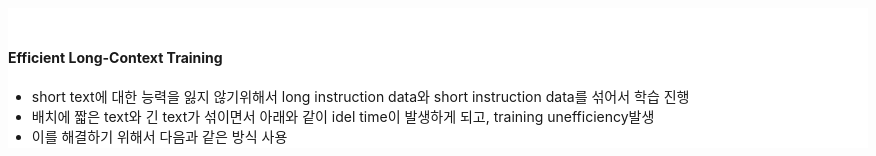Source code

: </div>

<div align="left">

<figure><img src="../../.gitbook/assets/스크린샷 2024-02-06 오후 5.02.46.png" alt="" width="563"><figcaption></figcaption></figure>

</div>

#### Efficient Long-Context Training

* short text에 대한 능력을 잃지 않기위해서 long instruction data와 short instruction data를 섞어서 학습 진행
* 배치에 짧은 text와 긴 text가 섞이면서 아래와 같이 idel time이 발생하게 되고, training unefficiency발생
* 이를 해결하기 위해서 다음과 같은 방식 사용

<div align="left">
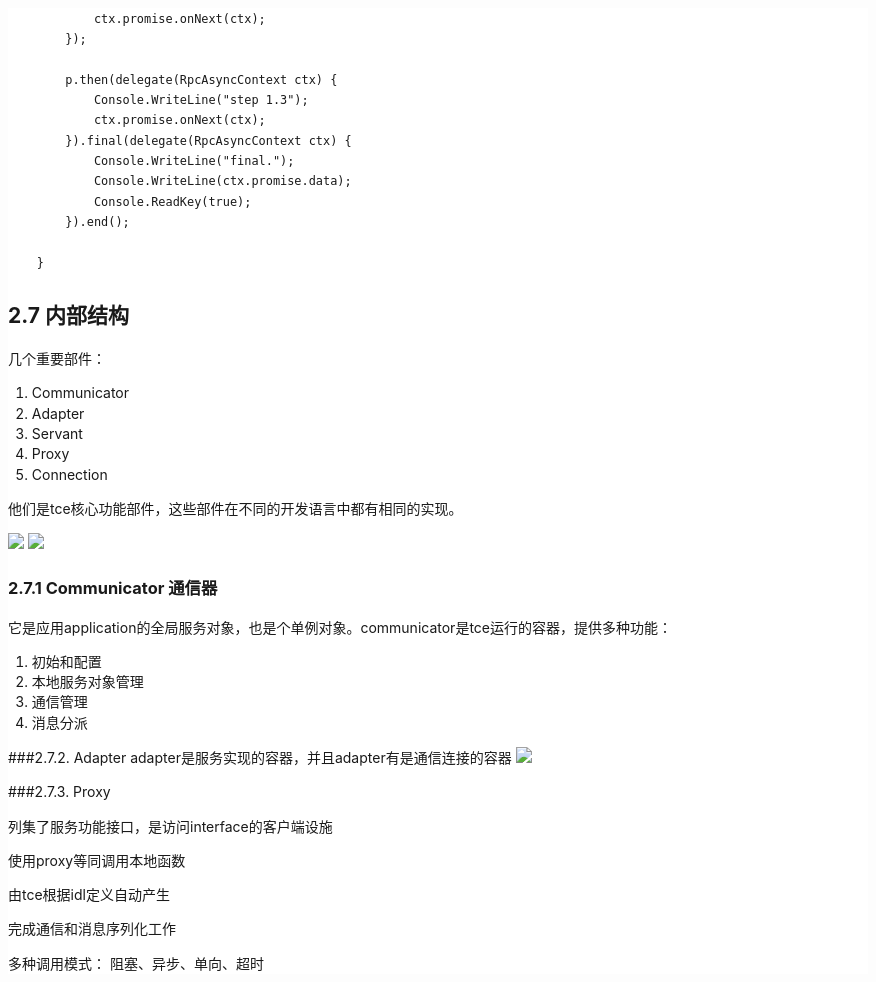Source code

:                 ctx.promise.onNext(ctx);
            });
            
            p.then(delegate(RpcAsyncContext ctx) {
                Console.WriteLine("step 1.3");
                ctx.promise.onNext(ctx);
            }).final(delegate(RpcAsyncContext ctx) {
                Console.WriteLine("final.");
                Console.WriteLine(ctx.promise.data);
                Console.ReadKey(true);
            }).end();

        }



## 2.7 内部结构  

几个重要部件： 

1. Communicator
2. Adapter
3. Servant
4. Proxy
5. Connection

他们是tce核心功能部件，这些部件在不同的开发语言中都有相同的实现。 

<img src="./images/tce-internal.png" width="600px"/>

<img src="./images/tce_internal_structure.png" width="600px"/>



### 2.7.1 Communicator 通信器 
它是应用application的全局服务对象，也是个单例对象。communicator是tce运行的容器，提供多种功能： 

1. 初始和配置 
2. 本地服务对象管理 
3. 通信管理 
4. 消息分派

###2.7.2. Adapter 
adapter是服务实现的容器，并且adapter有是通信连接的容器 
<img src="./images/tce-proxy.png" width="600px"/>

###2.7.3. Proxy 

列集了服务功能接口，是访问interface的客户端设施

使用proxy等同调用本地函数

由tce根据idl定义自动产生

完成通信和消息序列化工作

多种调用模式： 阻塞、异步、单向、超时
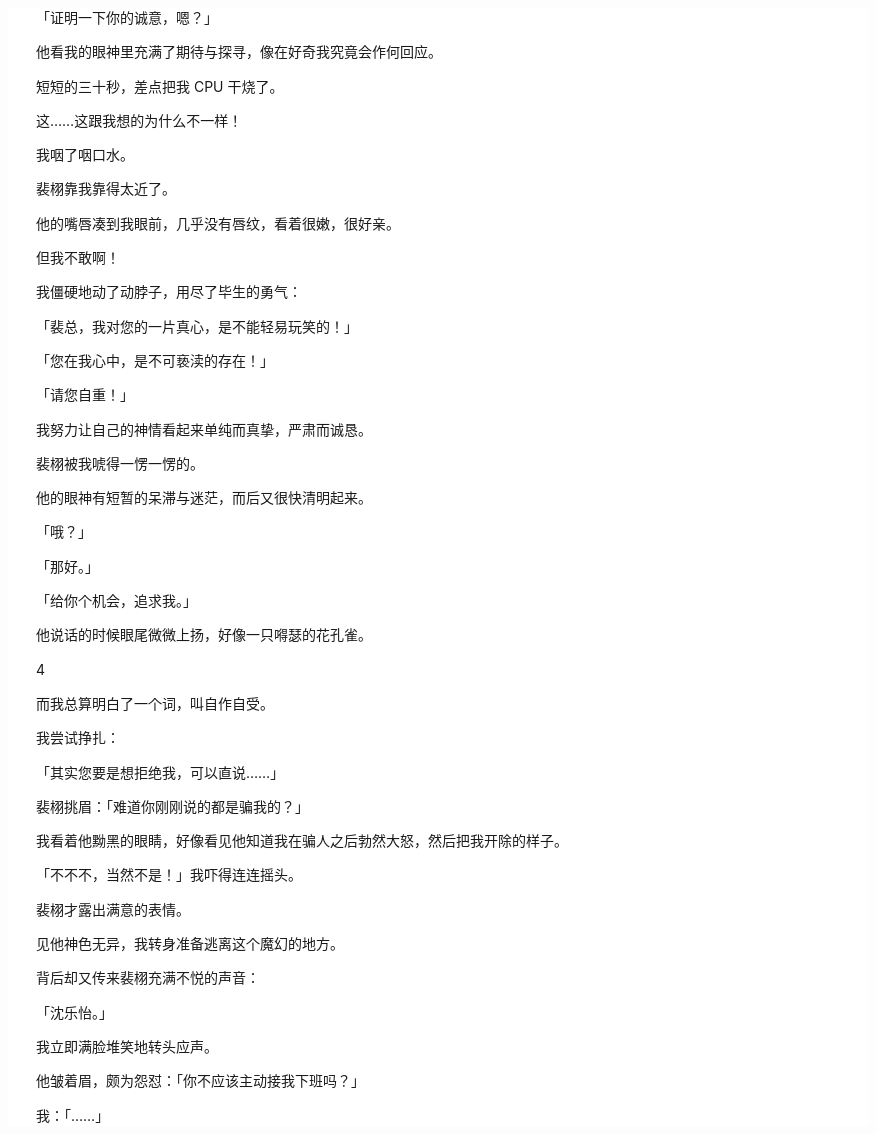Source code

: &emsp;&emsp;「证明一下你的诚意，嗯？」  
  
&emsp;&emsp;他看我的眼神里充满了期待与探寻，像在好奇我究竟会作何回应。  
  
&emsp;&emsp;短短的三十秒，差点把我 CPU 干烧了。  
  
&emsp;&emsp;这……这跟我想的为什么不一样！  
  
&emsp;&emsp;我咽了咽口水。  
  
&emsp;&emsp;裴栩靠我靠得太近了。  
  
&emsp;&emsp;他的嘴唇凑到我眼前，几乎没有唇纹，看着很嫩，很好亲。  
  
&emsp;&emsp;但我不敢啊！  
  
&emsp;&emsp;我僵硬地动了动脖子，用尽了毕生的勇气：  
  
&emsp;&emsp;「裴总，我对您的一片真心，是不能轻易玩笑的！」  
  
&emsp;&emsp;「您在我心中，是不可亵渎的存在！」  
  
&emsp;&emsp;「请您自重！」  
  
&emsp;&emsp;我努力让自己的神情看起来单纯而真挚，严肃而诚恳。  
  
&emsp;&emsp;裴栩被我唬得一愣一愣的。  
  
&emsp;&emsp;他的眼神有短暂的呆滞与迷茫，而后又很快清明起来。  
  
&emsp;&emsp;「哦？」  
  
&emsp;&emsp;「那好。」  
  
&emsp;&emsp;「给你个机会，追求我。」  
  
&emsp;&emsp;他说话的时候眼尾微微上扬，好像一只嘚瑟的花孔雀。  
  
&emsp;&emsp;4  
  
&emsp;&emsp;而我总算明白了一个词，叫自作自受。  
  
&emsp;&emsp;我尝试挣扎：  
  
&emsp;&emsp;「其实您要是想拒绝我，可以直说……」  
  
&emsp;&emsp;裴栩挑眉：「难道你刚刚说的都是骗我的？」  
  
&emsp;&emsp;我看着他黝黑的眼睛，好像看见他知道我在骗人之后勃然大怒，然后把我开除的样子。  
  
&emsp;&emsp;「不不不，当然不是！」我吓得连连摇头。  
  
&emsp;&emsp;裴栩才露出满意的表情。  
  
&emsp;&emsp;见他神色无异，我转身准备逃离这个魔幻的地方。  
  
&emsp;&emsp;背后却又传来裴栩充满不悦的声音：  
  
&emsp;&emsp;「沈乐怡。」  
  
&emsp;&emsp;我立即满脸堆笑地转头应声。  
  
&emsp;&emsp;他皱着眉，颇为怨怼：「你不应该主动接我下班吗？」  
  
&emsp;&emsp;我：「……」  
  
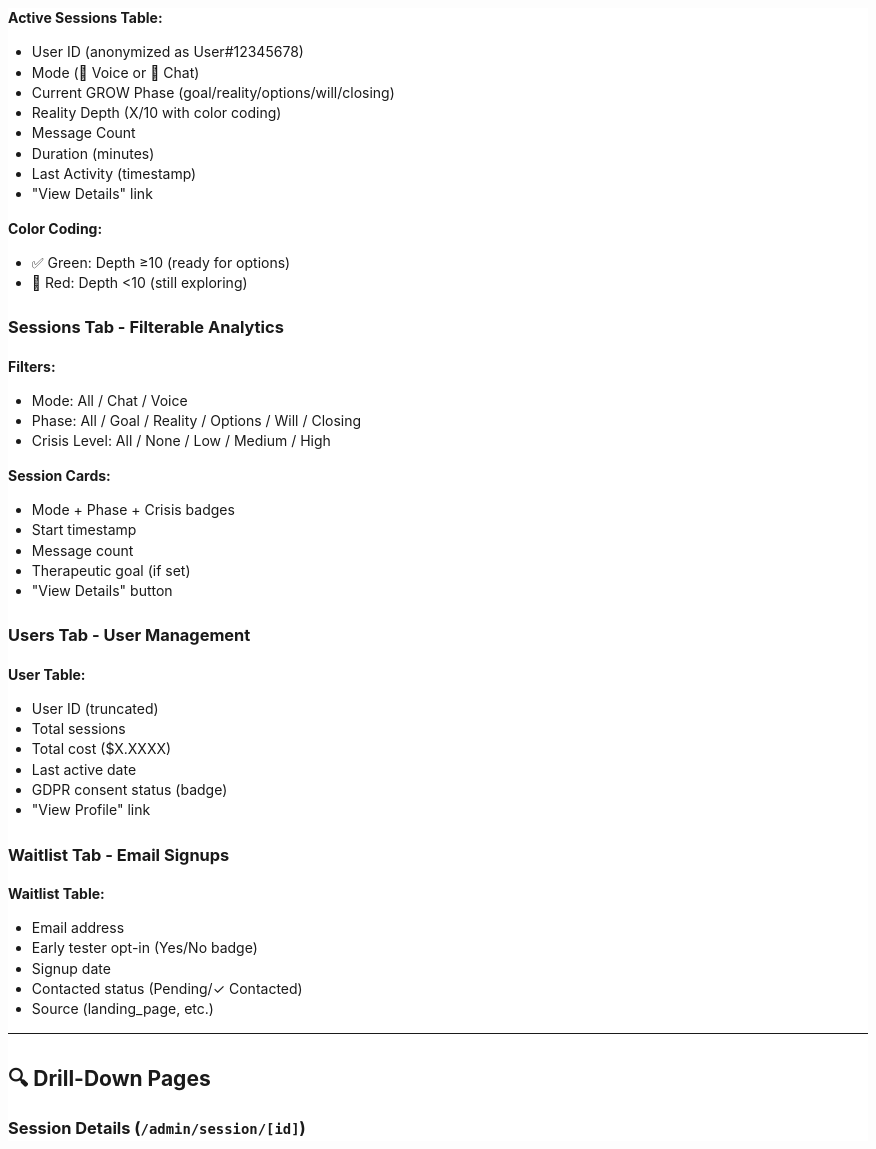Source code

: **Active Sessions Table:**
- User ID (anonymized as User#12345678)
- Mode (🎤 Voice or 💬 Chat)
- Current GROW Phase (goal/reality/options/will/closing)
- Reality Depth (X/10 with color coding)
- Message Count
- Duration (minutes)
- Last Activity (timestamp)
- "View Details" link

**Color Coding:**
- ✅ Green: Depth ≥10 (ready for options)
- 🔴 Red: Depth <10 (still exploring)

### Sessions Tab - Filterable Analytics

**Filters:**
- Mode: All / Chat / Voice
- Phase: All / Goal / Reality / Options / Will / Closing
- Crisis Level: All / None / Low / Medium / High

**Session Cards:**
- Mode + Phase + Crisis badges
- Start timestamp
- Message count
- Therapeutic goal (if set)
- "View Details" button

### Users Tab - User Management

**User Table:**
- User ID (truncated)
- Total sessions
- Total cost ($X.XXXX)
- Last active date
- GDPR consent status (badge)
- "View Profile" link

### Waitlist Tab - Email Signups

**Waitlist Table:**
- Email address
- Early tester opt-in (Yes/No badge)
- Signup date
- Contacted status (Pending/✓ Contacted)
- Source (landing_page, etc.)

---

## 🔍 Drill-Down Pages

### Session Details (`/admin/session/[id]`)
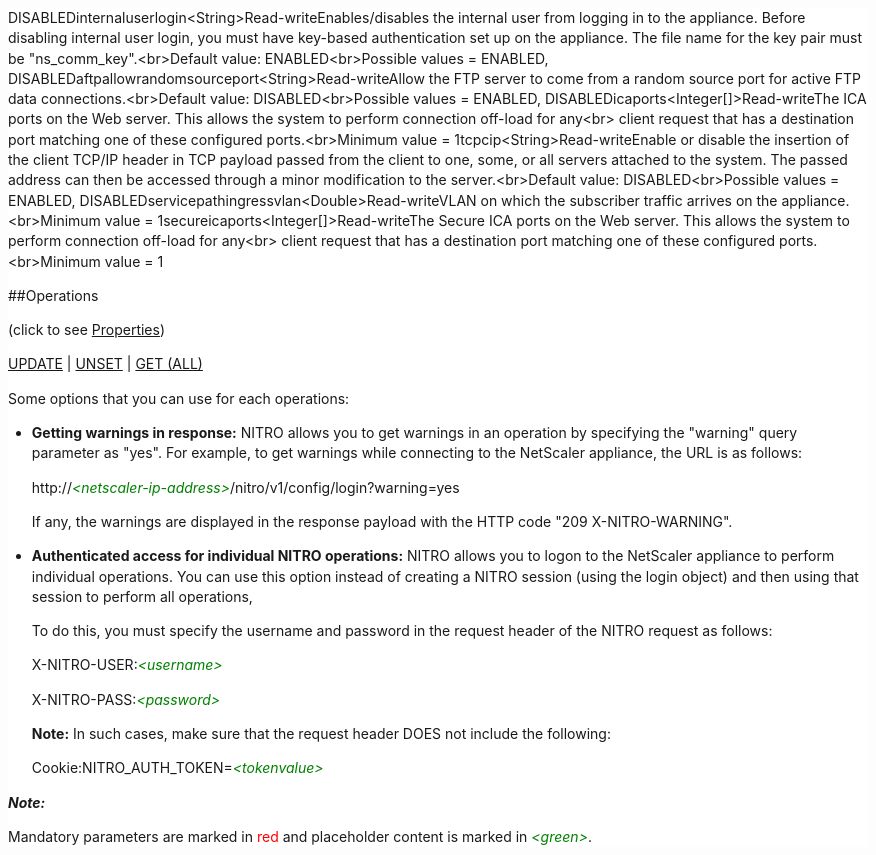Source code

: DISABLED</td><tr><tr><td>internaluserlogin</td><td>&lt;String></td><td>Read-write</td><td>Enables/disables the internal user from logging in to the appliance. Before disabling internal user login, you must have key-based authentication set up on the appliance. The file name for the key pair must be "ns_comm_key".&lt;br>Default value: ENABLED&lt;br>Possible values = ENABLED, DISABLED</td><tr><tr><td>aftpallowrandomsourceport</td><td>&lt;String></td><td>Read-write</td><td>Allow the FTP server to come from a random source port for active FTP data connections.&lt;br>Default value: DISABLED&lt;br>Possible values = ENABLED, DISABLED</td><tr><tr><td>icaports</td><td>&lt;Integer[]></td><td>Read-write</td><td>The ICA ports on the Web server. This allows the system to perform connection off-load for any&lt;br> client request that has a destination port matching one of these configured ports.&lt;br>Minimum value = 1</td><tr><tr><td>tcpcip</td><td>&lt;String></td><td>Read-write</td><td>Enable or disable the insertion of the client TCP/IP header in TCP payload passed from the client to one, some, or all servers attached to the system. The passed address can then be accessed through a minor modification to the server.&lt;br>Default value: DISABLED&lt;br>Possible values = ENABLED, DISABLED</td><tr><tr><td>servicepathingressvlan</td><td>&lt;Double></td><td>Read-write</td><td>VLAN on which the subscriber traffic arrives on the appliance.&lt;br>Minimum value = 1</td><tr><tr><td>secureicaports</td><td>&lt;Integer[]></td><td>Read-write</td><td>The Secure ICA ports on the Web server. This allows the system to perform connection off-load for any&lt;br> client request that has a destination port matching one of these configured ports.&lt;br>Minimum value = 1</td><tr></tbody></table>

##Operations 

<span>(click to see [Properties](#properties))</span>





[UPDATE](#update) | [UNSET](#unset) | [GET (ALL)](#get-(all))





Some options that you can use for each operations:

<ul><li><p><b>Getting warnings in response:</b> NITRO allows you to get warnings in an operation by specifying the "warning" query parameter as "yes". For example, to get warnings while connecting to the NetScaler appliance, the URL is as follows:</p><p>http://<span style="color:green;font-style:italic;">&lt;netscaler-ip-address&gt;</span>/nitro/v1/config/login?warning=yes</p><p>If any, the warnings are displayed in the response payload with the HTTP code "209 X-NITRO-WARNING".</p></li><li><p><b>Authenticated access for individual NITRO operations:</b> NITRO allows you to logon to the NetScaler appliance to perform individual operations. You can use this option instead of creating a NITRO session (using the login object) and then using that session to perform all operations,</p><p>To do this, you must specify the username and password in the request header of the NITRO request as follows:</p><p>X-NITRO-USER:<span style="color:green;font-style:italic;">&lt;username&gt;</span></p><p>X-NITRO-PASS:<span style="color:green;font-style:italic;">&lt;password&gt;</span></p><p><b>Note:</b> In such cases, make sure that the request header DOES not include the following:</p><p>Cookie:NITRO_AUTH_TOKEN=<span style="color:green;font-style:italic;">&lt;tokenvalue&gt;</span></p></li></ul>







***Note:*** 

Mandatory parameters are marked in <span style="color:#FF0000;">red</span> and placeholder content is marked in <span style="color:green;font-style:italic">&lt;green&gt;</span>.

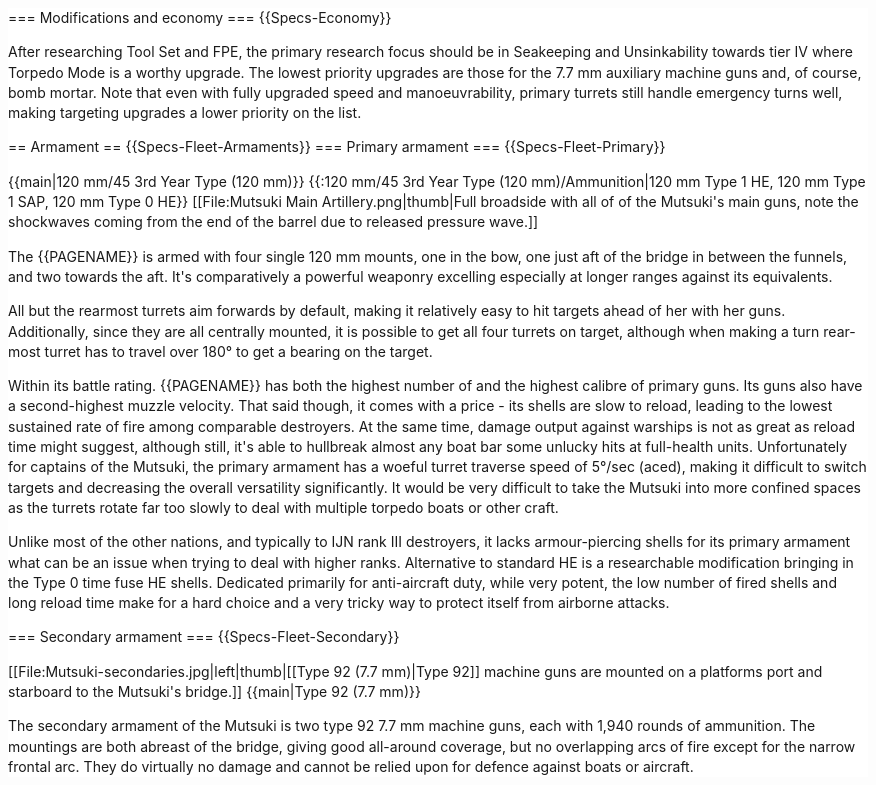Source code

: === Modifications and economy ===
{{Specs-Economy}}

After researching Tool Set and FPE, the primary research focus should be in Seakeeping and Unsinkability towards tier IV where Torpedo Mode is a worthy upgrade. The lowest priority upgrades are those for the 7.7 mm auxiliary machine guns and, of course, bomb mortar. Note that even with fully upgraded speed and manoeuvrability, primary turrets still handle emergency turns well, making targeting upgrades a lower priority on the list.

== Armament ==
{{Specs-Fleet-Armaments}}
=== Primary armament ===
{{Specs-Fleet-Primary}}

{{main|120 mm/45 3rd Year Type (120 mm)}}
{{:120 mm/45 3rd Year Type (120 mm)/Ammunition|120 mm Type 1 HE, 120 mm Type 1 SAP, 120 mm Type 0 HE}}
[[File:Mutsuki Main Artillery.png|thumb|Full broadside with all of of the Mutsuki's main guns, note the shockwaves coming from the end of the barrel due to released pressure wave.]]

The {{PAGENAME}} is armed with four single 120 mm mounts, one in the bow, one just aft of the bridge in between the funnels, and two towards the aft. It's comparatively a powerful weaponry excelling especially at longer ranges against its equivalents.

All but the rearmost turrets aim forwards by default, making it relatively easy to hit targets ahead of her with her guns. Additionally, since they are all centrally mounted, it is possible to get all four turrets on target, although when making a turn rear-most turret has to travel over 180° to get a bearing on the target.

Within its battle rating. {{PAGENAME}} has both the highest number of and the highest calibre of primary guns. Its guns also have a second-highest muzzle velocity. That said though, it comes with a price - its shells are slow to reload, leading to the lowest sustained rate of fire among comparable destroyers. At the same time, damage output against warships is not as great as reload time might suggest, although still, it's able to hullbreak almost any boat bar some unlucky hits at full-health units. Unfortunately for captains of the Mutsuki, the primary armament has a woeful turret traverse speed of 5°/sec (aced), making it difficult to switch targets and decreasing the overall versatility significantly. It would be very difficult to take the Mutsuki into more confined spaces as the turrets rotate far too slowly to deal with multiple torpedo boats or other craft.

Unlike most of the other nations, and typically to IJN rank III destroyers, it lacks armour-piercing shells for its primary armament what can be an issue when trying to deal with higher ranks. Alternative to standard HE is a researchable modification bringing in the Type 0 time fuse HE shells. Dedicated primarily for anti-aircraft duty, while very potent, the low number of fired shells and long reload time make for a hard choice and a very tricky way to protect itself from airborne attacks.

=== Secondary armament ===
{{Specs-Fleet-Secondary}}

[[File:Mutsuki-secondaries.jpg|left|thumb|[[Type 92 (7.7 mm)|Type 92]] machine guns are mounted on a platforms port and starboard to the Mutsuki's bridge.]]
{{main|Type 92 (7.7 mm)}}

The secondary armament of the Mutsuki is two type 92 7.7 mm machine guns, each with 1,940 rounds of ammunition. The mountings are both abreast of the bridge, giving good all-around coverage, but no overlapping arcs of fire except for the narrow frontal arc. They do virtually no damage and cannot be relied upon for defence against boats or aircraft.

════════════════

▶ PROBLEM TO WORK ON
Look back at the entries above. Retype the line with "[UPDATE](#update) | [UNSET](#unset)", the line with "Some options that", and all lines in between.

▶ TASK RESULT
[UPDATE](#update) | [UNSET](#unset) | [GET (ALL)](#get-(all))





Some options that you can use for each operations:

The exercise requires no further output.